Super-smart designer babies will be here soon. But is that ethical?

In his new book Blueprint, the psychologist Robert Plomin explains that it is now possible from our individual genome data to make a meaningful prediction about our IQ. When I discussed the topic with Plomin last month, we agreed on the need for urgent discussion of the implications, before genetic selection of embryos for intelligence hits the market. We’re too late. A company called Genomic Prediction, based in New Jersey, has announced that it will offer that service. New Scientist reports that it has already begun talks with American IVF clinics to find customers. They won’t be in short supply.

Before we start imagining a Gattaca-style future of genetic elites and underclasses, there’s some context needed. The company says it is only offering such testing to spot embryos with an IQ low enough to be classed as a disability, and won’t conduct analyses for high IQ. But the technology the company is using will permit that in principle, and co-founder Stephen Hsu, who has long advocated for the prediction of traits from genes, is quoted as saying: “If we don’t do it, some other company will.”

The development must be set, too, against what is already possible and permitted in IVF embryo screening. The procedure called pre-implantation genetic diagnosis (PGD) involves extracting cells from embryos at a very early stage and “reading” their genomes before choosing which to implant. It has been enabled by rapid advances in genome-sequencing technology, making the process fast and relatively cheap. In the UK, PGD is strictly regulated by the Human Fertilisation and Embryology Authority (HFEA), which permits its use to identify embryos with several hundred rare genetic diseases of which the parents are known to be carriers. PGD for other purposes is illegal.

In the US it’s a very different picture. Restrictive laws about what can be done in embryo and stem-cell research using federal funding sit alongside a largely unregulated, laissez-faire private sector, including IVF clinics. PGD to select an embryo’s sex for “family balancing” is permitted, for example. There is nothing in US law to prevent PGD for selecting embryos with “high IQ”.

But what exactly does that mean? The work of Plomin and others has shown over the past few years that correlations exist between the code in our genomes and pretty much any trait you can think of, including IQ and academic achievement. Such links to complex traits (as opposed to single-gene diseases) are usually invisible for any individual gene, but become significant when the influence of hundreds or even thousands of genes are summed in “polygenic scores”.

These relationships are, however, statistical. If you have a polygenic score that places you in the top 10% of academic achievers, that doesn’t mean you will ace your exams without effort. Even setting aside the substantial proportion of intelligence (typically around 50%) that seems to be due to the environment and not inherited, there are wide variations for a given polygenic score, one reason being that there’s plenty of unpredictability in brain wiring during growth and development.

So the service offered by Genomic Prediction, while it might help to spot extreme low-IQ outliers, is of very limited value for predicting which of several “normal” embryos will be smartest. Imagine, though, the misplaced burden of expectation on a child “selected” to be bright who doesn’t live up to it. If embryo selection for high IQ goes ahead, this will happen.

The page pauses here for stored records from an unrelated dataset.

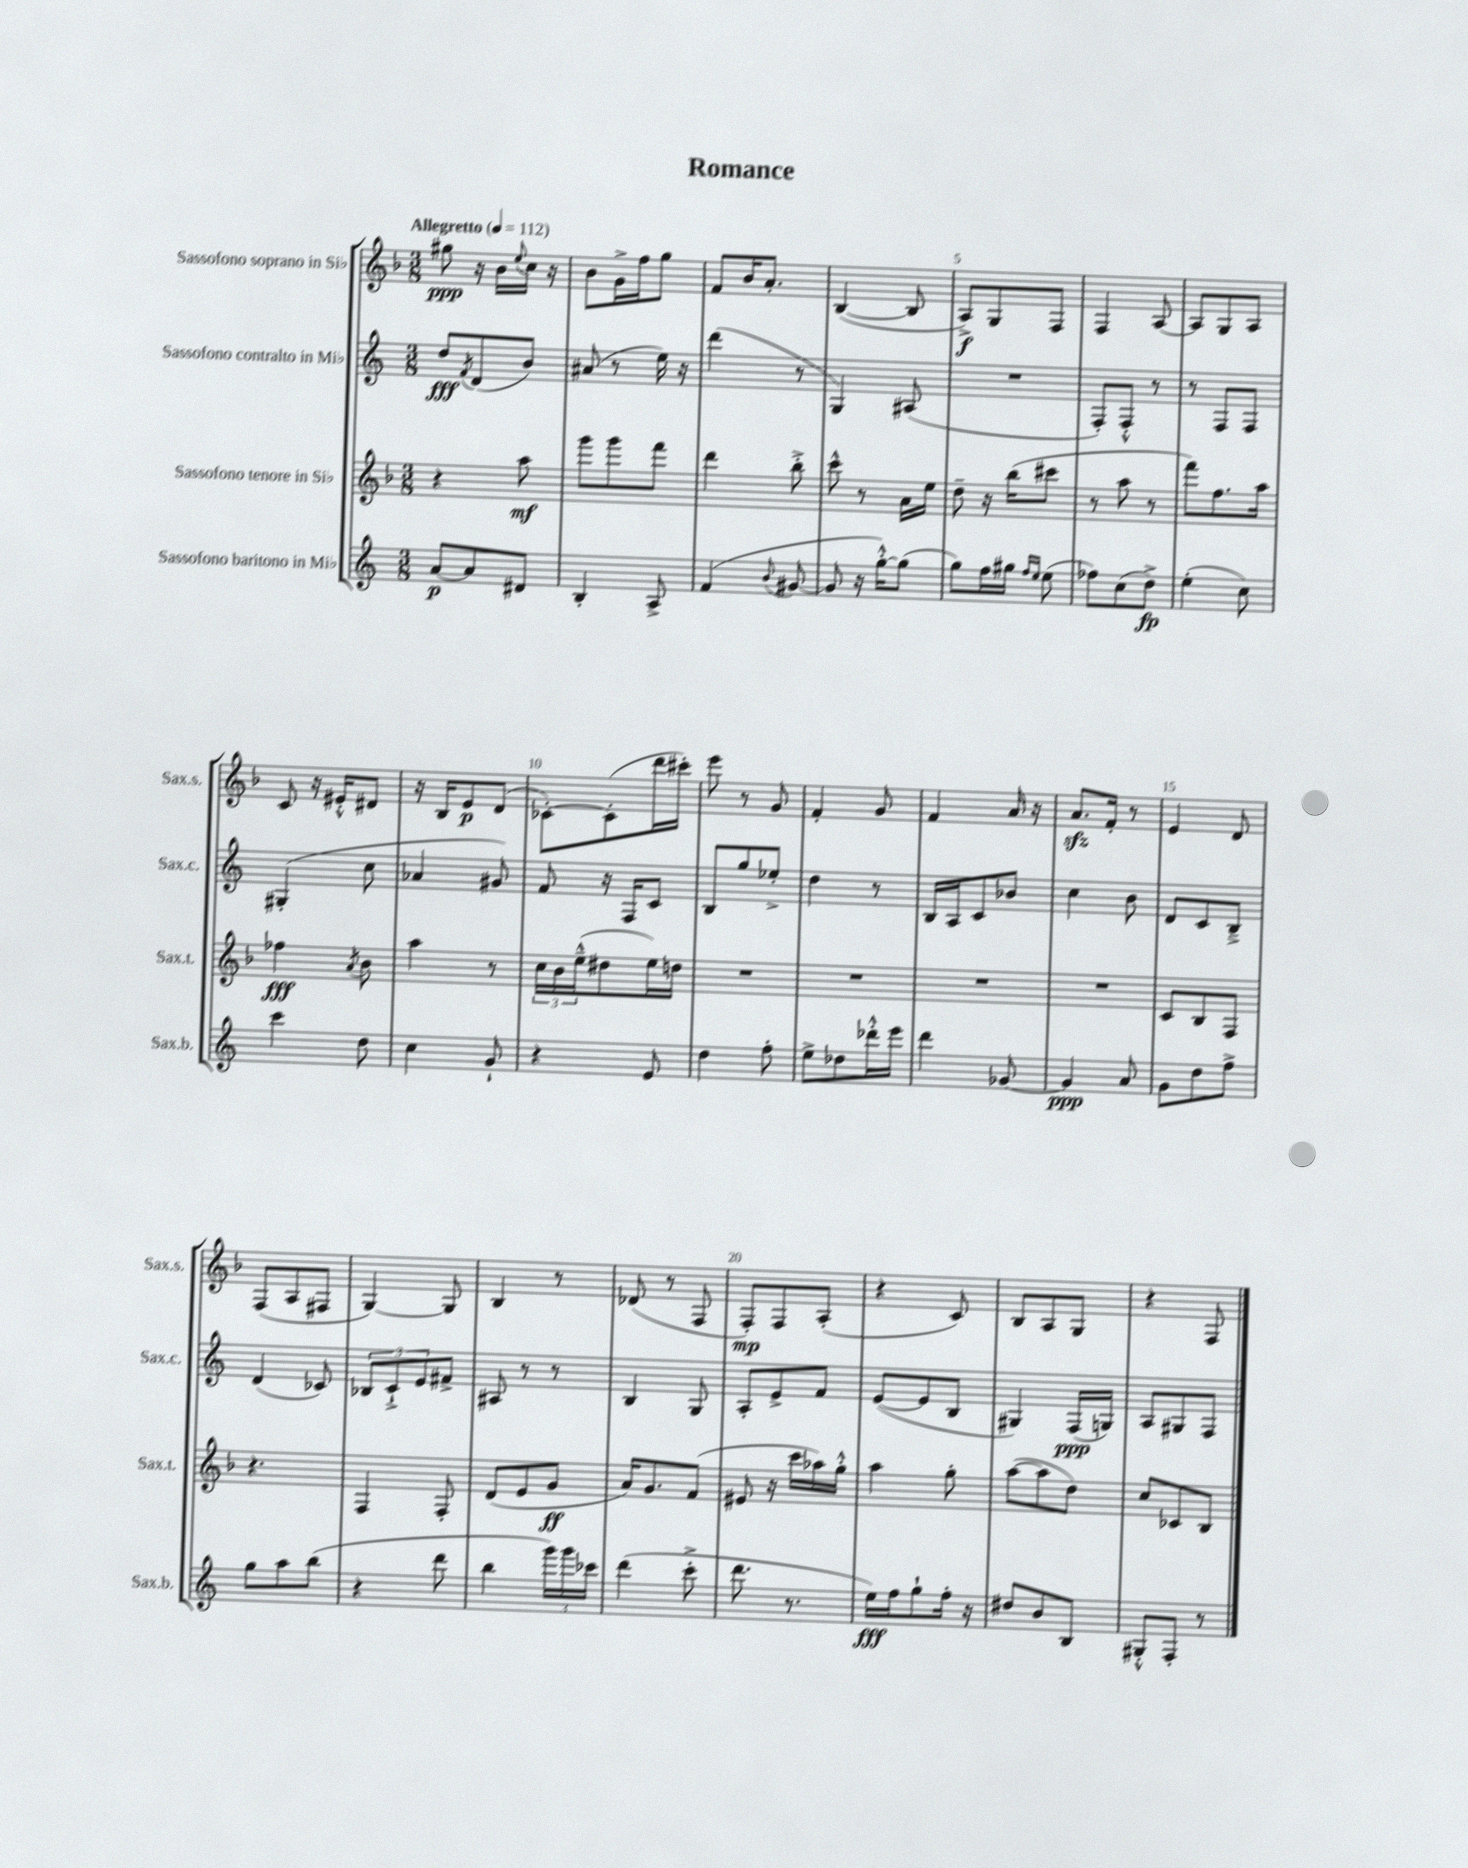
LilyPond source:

\header { title = "Romance" }
<<
\new StaffGroup <<
\new Staff = "s0" \with { instrumentName = "Sassofono soprano in Sib" shortInstrumentName = "Sax.s." } {
    \clef treble \key f \major \numericTimeSignature \time 3/8 \tempo "Allegretto" 4 = 112
    gis''8\ppp r16 bes'16 \appoggiatura { e''8 } c''16 r16 |
    bes'8 g'16-> f''16 g''8 |
    f'8 bes'16 a'8.-. |
    bes4~( bes8 |
    a8->\f) g8 f8 |
    f4 a8~ |
    a8 g8 a8 |
    c'8 r16 eis'16-.-^ dis'8 |
    r16 bes16 e'8\p d'8( |
    ces'8~-.) ces'8-.( d'''16 cis'''16-.) |
    e'''8 r8 g'8 |
    f'4-. g'8 |
    f'4 a'16 r16 |
    a'8.\sfz f'16-. r8 |
    e'4 d'8 |
    f8( a8 fis8 |
    g4~) g8 |
    bes4 r8 |
    des'8( r8 f8 |
    f8-.\mp) f8 a8-.( |
    r4 c'8) |
    bes8 a8 g8 |
    r4 f8 \bar "|." |
}
\new Staff = "s1" \with { instrumentName = "Sassofono contralto in Mib" shortInstrumentName = "Sax.c." } {
    \clef treble \key c \major \numericTimeSignature \time 3/8
    d''8\fff \acciaccatura { f'8 } d'8( b'8) |
    ais'8( r8 e''16) r16 |
    d'''4( r8 |
    g4) ais8( |
    R4. |
    f8-.) f8-.-^ r8 |
    r8 f8 f8 |
    gis4-.( c''8 |
    aes'4 gis'8) |
    f'8 r16 f16 c'8 |
    b8 g''8 ees''8-.-> |
    d''4 r8 |
    b16 a16 c'8 bes'8 |
    c''4 b'8 |
    d'8 c'8 b8---> |
    d'4( ces'8) |
    \tuplet 3/2 { bes8 c'8-!-> e'8 } fis'8-> |
    ais8 r8 r8 |
    b4 g8 |
    a8-. e'8-> f'8 |
    e'8~( e'8 b8 |
    gis4) f16\ppp( g16) |
    a8 gis8 f8 \bar "|." |
}
\new Staff = "s2" \with { instrumentName = "Sassofono tenore in Sib" shortInstrumentName = "Sax.t." } {
    \clef treble \key f \major \numericTimeSignature \time 3/8
    r4 a''8\mf |
    g'''8 g'''8 f'''8 |
    d'''4 bes''8-.-> |
    c'''8-^ r8 a'16 e''16 |
    d''8-- r16 bes''16( cis'''8 |
    r8 a''8 r8 |
    f'''8) f''8. a''16 |
    fes''4\fff \acciaccatura { a'8 } bes'8 |
    a''4 r8 |
    \tuplet 3/2 { c''16 bes'16 e''16---^( } dis''8 e''16) d''16 |
    R4. |
    R4. |
    R4. |
    R4. |
    c'8 bes8 f8 |
    r4. |
    f4 f8-. |
    d'8( e'8 g'8\ff |
    a'16) g'8. f'8( |
    eis'8 r16 c'''16 aes''16) g''16-.-^ |
    a''4 g''8-. |
    a''8~( a''8 d''8) |
    c''8 ces'8 bes8 \bar "|." |
}
\new Staff = "s3" \with { instrumentName = "Sassofono baritono in Mib" shortInstrumentName = "Sax.b." } {
    \clef treble \key c \major \numericTimeSignature \time 3/8
    a'8~\p a'8 dis'8 |
    b4-. a8-> |
    f'4( \appoggiatura { b'8 } gis'8~ |
    gis'8 r16 g''16~-.-^) g''8( |
    g''8) f''16 gis''16 \grace { f''16 e''16 } e''8( |
    fes''8) c''8( d''8->\fp) |
    e''4-.( c''8) |
    c'''4 d''8 |
    c''4 g'8-! |
    r4 e'8 |
    d''4 f''8-. |
    e''8-> des''8 des'''16-.-^ e'''16 |
    d'''4 ges'8~ |
    ges'4\ppp a'8 |
    g'8 d''8 f''8-> |
    g''8 a''8 b''8( |
    r4 d'''8 |
    b''4 \tuplet 3/2 { g'''16) g'''16 ces'''16 } |
    d'''4( c'''8-.-> |
    d'''8. r8. |
    e''16\fff) f''16 g''8-! f''16-. r16 |
    dis''8 b'8 b8 |
    gis8-.-^ f8-. r8 \bar "|." |
}
>>
>>
\layout { \context { \Score \override BarNumber.break-visibility = ##(#f #t #t) barNumberVisibility = #(every-nth-bar-number-visible 5) } }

What’s more, the many genes involved in a polygenic score for intelligence are in no sense “genes for intelligence”; they will have many roles. If you’re “selecting for intelligence” you don’t know what else you might be selecting for, for better or worse.

So the science behind embryo IQ testing is still shaky. But before we get too indignant about the horrors of designer babies, bear in mind that already we permit, even in the UK, prenatal screening for Down’s syndrome, a disability that produces low to moderate intellectual disability. It’s not easy to make a moral or philosophical case that the screening offered by Genomic Prediction for low IQ is any different. There may be more uncertainty but, given not all IVF embryos will be implanted anyway, can we object to tipping the scales? And how can we condone efforts to improve your child’s intelligence after birth but not before?

The questions are complicated. How to balance individual rights against what is good for society as a whole? When does avoidance of disease and disability shade into enhancement? Should society be more receptive to disability rather than seeing it as something to be eradicated? When does choice become tyranny?

In the UK we are extraordinarily lucky to have the HFEA, which frames binding regulation after careful deliberation and acts as a brake so the technology does not outrun the debate. “Embryo selection needs robust regulation that society can be confident in,” says Ewan Birney, director of the European Bioinformatics Institute in Cambridge. Leaving a matter such as this to unregulated market forces is dangerous.